By his own admission, what Lambert achieved he did not achieve alone. He repeatedly acknowledged the part played by his management team, his players and the fans – and I think he would be the last person to describe himself as a “hero”.
At the same time, while the manner of Lambert’s exit from Carrow Road left a lot to be desired, it is really only the revelations at the latest fans’ forum about the compensation battle being fought between City, their former manager and his new club that have seen him elevated, if that is the word, to the role of villain.
It has cranked up the needle element to tomorrow’s Premier League meeting at Villa Park, a factor new boss Chris Hughton and his players have been very keen to play down in the build-up to the game. But Lambert never pretended he was at Norwich for the long haul. I lost count of the number of times the phrase “When we’re gone from here” cropped up in his Press conferences, and towards the end of last season he was increasingly non-committal about his plans for City in 2012-13.

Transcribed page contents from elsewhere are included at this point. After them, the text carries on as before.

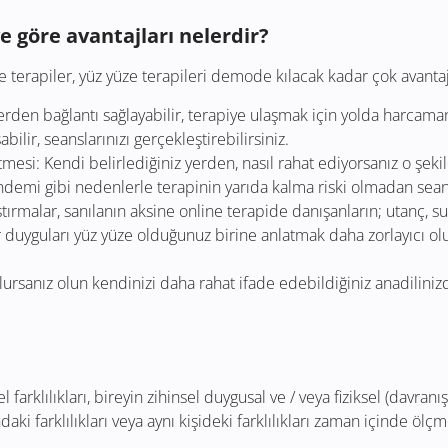
e göre avantajları nelerdir?
 terapiler, yüz yüze terapileri demode kılacak kadar çok avantaja
yerden bağlantı sağlayabilir, terapiye ulaşmak için yolda harcam
abilir, seanslarınızı gerçekleştirebilirsiniz.
mesi: Kendi belirlediğiniz yerden, nasıl rahat ediyorsanız o şekild
andemi gibi nedenlerle terapinin yarıda kalma riski olmadan sean
tırmalar, sanılanın aksine online terapide danışanların; utanç, s
ür duyguları yüz yüze olduğunuz birine anlatmak daha zorlayıcı o
lursanız olun kendinizi daha rahat ifade edebildiğiniz anadiliniz
l farklılıkları, bireyin zihinsel duygusal ve / veya fiziksel (davranı
daki farklılıkları veya aynı kişideki farklılıkları zaman içinde ölç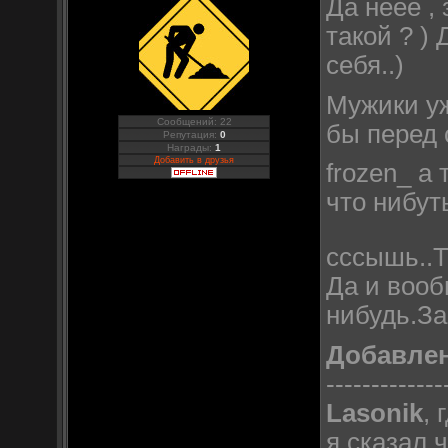
Да неее ,
такой ? ) 
себя..)
Мужики уж
Сообщений: 22
бы перед 
Репутация:
0
Награды:
1
Добавить в друзья
frozen_ а
что нибут
сссышь..Т
Да и вооб
нибудь.За
Добавле
-------------
Lasonik
, 
я сказал 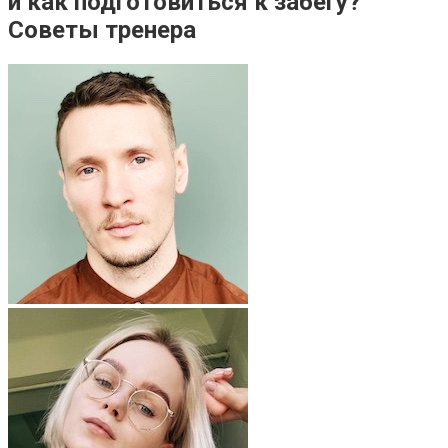
и как подготовиться к забегу?
Советы тренера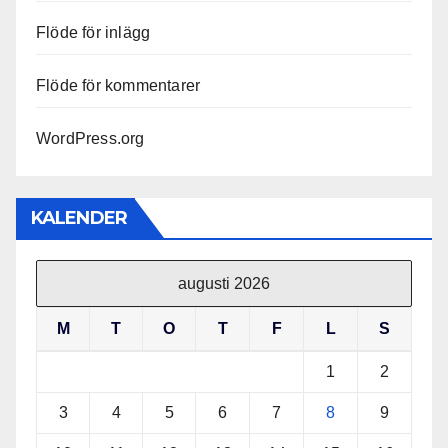
Flöde för inlägg
Flöde för kommentarer
WordPress.org
KALENDER
augusti 2026
M
T
O
T
F
L
S
1
2
3
4
5
6
7
8
9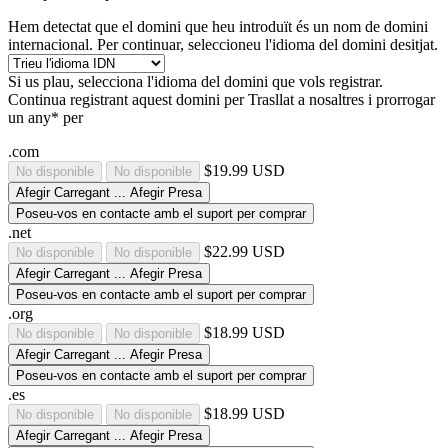
Hem detectat que el domini que heu introduït és un nom de domini
internacional. Per continuar, seleccioneu l'idioma del domini desitjat.
Si us plau, selecciona l'idioma del domini que vols registrar.
Continua registrant aquest domini per
Trasllat a nosaltres i prorrogar
un any* per
.com
$19.99 USD
No disponible
No disponible
Afegir
Carregant ...
Afegir
Presa
Poseu-vos en contacte amb el suport per comprar
.net
$22.99 USD
No disponible
No disponible
Afegir
Carregant ...
Afegir
Presa
Poseu-vos en contacte amb el suport per comprar
.org
$18.99 USD
No disponible
No disponible
Afegir
Carregant ...
Afegir
Presa
Poseu-vos en contacte amb el suport per comprar
.es
$18.99 USD
No disponible
No disponible
Afegir
Carregant ...
Afegir
Presa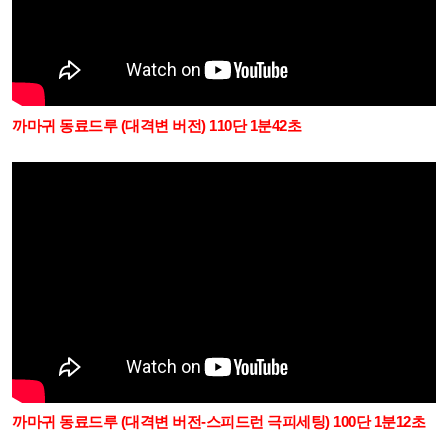
까마귀 동료드루 (대격변 버전) 110단 1분42초
까마귀 동료드루 (대격변 버전-스피드런 극피세팅) 100단 1분12초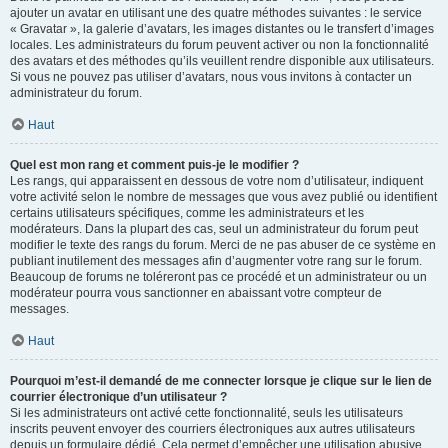
ajouter un avatar en utilisant une des quatre méthodes suivantes : le service
« Gravatar », la galerie d’avatars, les images distantes ou le transfert d’images
locales. Les administrateurs du forum peuvent activer ou non la fonctionnalité
des avatars et des méthodes qu’ils veuillent rendre disponible aux utilisateurs.
Si vous ne pouvez pas utiliser d’avatars, nous vous invitons à contacter un
administrateur du forum.
Haut
Quel est mon rang et comment puis-je le modifier ?
Les rangs, qui apparaissent en dessous de votre nom d’utilisateur, indiquent
votre activité selon le nombre de messages que vous avez publié ou identifient
certains utilisateurs spécifiques, comme les administrateurs et les
modérateurs. Dans la plupart des cas, seul un administrateur du forum peut
modifier le texte des rangs du forum. Merci de ne pas abuser de ce système en
publiant inutilement des messages afin d’augmenter votre rang sur le forum.
Beaucoup de forums ne toléreront pas ce procédé et un administrateur ou un
modérateur pourra vous sanctionner en abaissant votre compteur de
messages.
Haut
Pourquoi m’est-il demandé de me connecter lorsque je clique sur le lien de
courrier électronique d’un utilisateur ?
Si les administrateurs ont activé cette fonctionnalité, seuls les utilisateurs
inscrits peuvent envoyer des courriers électroniques aux autres utilisateurs
depuis un formulaire dédié. Cela permet d’empêcher une utilisation abusive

On May 4, the day before the trip to Arsenal: “We had to survive this season and Norwich have to survive again next season . . . that’s what the club wants to do. I’ve got my own targets on what I want to do, but the club wants to survive.” On May 13, after victory over Aston Villa: “We’ll get this season out of the road and then I’ll see what happens and think of what’s gone on and the achievements we’ve done, and we’ll wait and see.”
His rant at the Press conference after the Adam Drury testimonial, when asked perfectly reasonable questions, was rude and uncalled for, but most of his comments in the final weeks of last season suggested he was becoming impatient to move on to what he felt was something bigger and was unwilling to make promises he couldn’t keep.
Whether Aston Villa was the right move only time will tell. It hasn’t started well for him at Villa Park – and he wouldn’t be the first Norwich manager to discover the grass is not always greener at a “bigger” club.
But he has made his choice and now he has to get on with it, and so do we.